GOAL OF THE EXERCISE » For each line below that contains the string "Heat", copy that line.

+===+

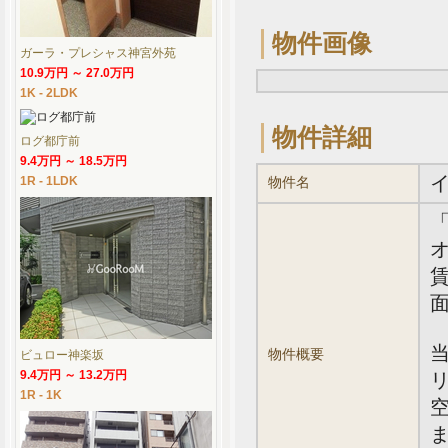
物件画像
ガーラ・プレシャス神宮外苑
10.9万円 ～ 27.0万円
1K - 2LDK
物件詳細
ログ都庁前
9.4万円 ～ 18.5万円
1R - 1LDK
物件名
オ
賃
面
物件概要
ビュロー神楽坂
9.4万円 ～ 13.2万円
1R - 1K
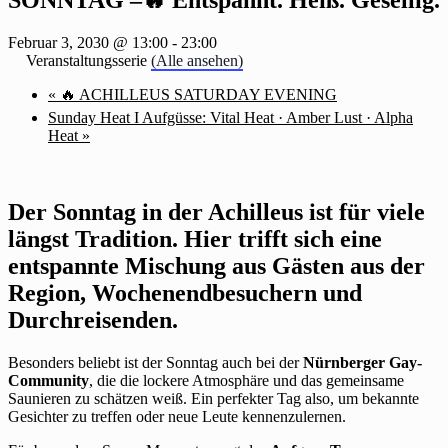
Februar 3, 2030 @ 13:00
-
23:00
Veranstaltungsserie
(Alle ansehen)
«
🔥 ACHILLEUS SATURDAY EVENING
Sunday Heat I Aufgüsse: Vital Heat · Amber Lust · Alpha
Heat
»
Der Sonntag in der Achilleus ist für viele
längst Tradition. Hier trifft sich eine
entspannte Mischung aus Gästen aus der
Region, Wochenendbesuchern und
Durchreisenden.
Besonders beliebt ist der Sonntag auch bei der
Nürnberger Gay-
Community
, die die lockere Atmosphäre und das gemeinsame
Saunieren zu schätzen weiß. Ein perfekter Tag also, um bekannte
Gesichter zu treffen oder neue Leute kennenzulernen.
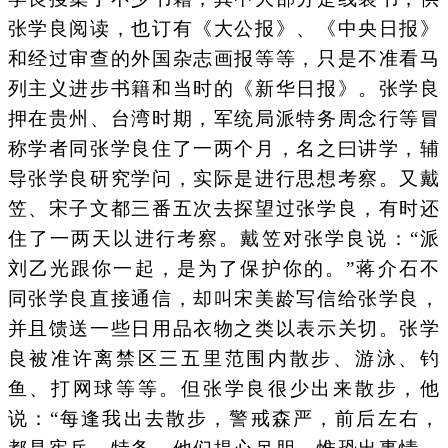
张学良阅读，也订有《大公报》、《中央日报》
和经过审查的外国杂志画报等等，只是不准看马
列主义进步书籍和当时的《新华日报》。张学良
押在贵州、台湾时期，军统局派特务周念行等冒
称学者同张学良住了一两个月，名之曰讲学，辅
导张学良研究学问，实际是进行思想考察。又戴
笠、宋子文都三番五次去探望过张学良，有时还
住了一两天以进行考察。戴笠对张学良说：“派
刘乙光跟你一起，是为了保护你的。”蒋介石不
同张学良直接通信，却叫宋美龄写信给张学良，
并且馈送一些日用品衣物之类以表示关切。张学
良被准许离禁区三五里范围内散步、游泳、钓
鱼、打网球等等。但张学良很少出来散步，他
说：“每逢我出去散步，警戒森严，前后左右，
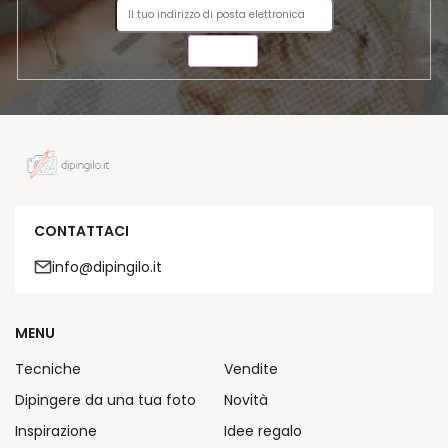
INVIA
CONTATTACI
info@dipingilo.it
MENU
Tecniche
Vendite
Dipingere da una tua foto
Novità
Inspirazione
Idee regalo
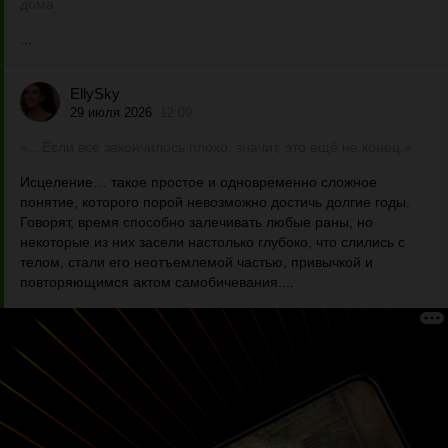
дома
...
EllySky
29 июля 2026
12:09
«…Если всё закончилось плохо, значит, это ещё не конец.»
Исцеление… такое простое и одновременно сложное
понятие, которого порой невозможно достичь долгие годы.
Говорят, время способно залечивать любые раны, но
некоторые из них засели настолько глубоко, что слились с
телом, стали его неотъемлемой частью, привычкой и
повторяющимся актом самобичевания....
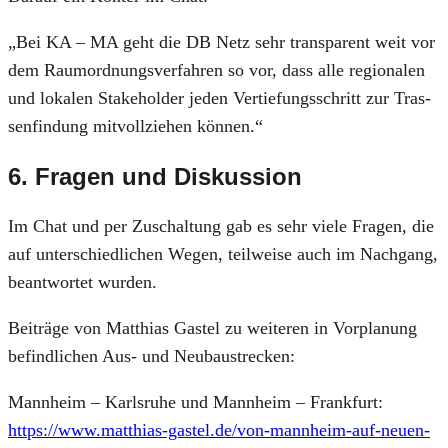
„Bei KA – MA geht die DB Netz sehr trans­pa­rent weit vor
dem Raum­ord­nungs­ver­fah­ren so vor, dass alle regio­na­len
und loka­len Stake­hol­der jeden Ver­tie­fungs­schritt zur Tras­
sen­fin­dung mit­voll­zie­hen kön­nen.“
6. Fragen und Diskussion
Im Chat und per Zuschal­tung gab es sehr vie­le Fra­gen, die
auf unter­schied­li­chen Wegen, teil­wei­se auch im Nach­gang,
beant­wor­tet wur­den.
Bei­trä­ge von Mat­thi­as Gastel zu wei­te­ren in Vor­pla­nung
befind­li­chen Aus- und Neu­bau­stre­cken:
Mann­heim – Karls­ru­he und Mann­heim – Frank­furt:
https://www.matthias-gastel.de/von-mannheim-auf-neuen-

+===+

REPLY TO THE TASK »
Sunday Heat I Aufgüsse: Vital Heat · Amber Lust · Alpha
Heat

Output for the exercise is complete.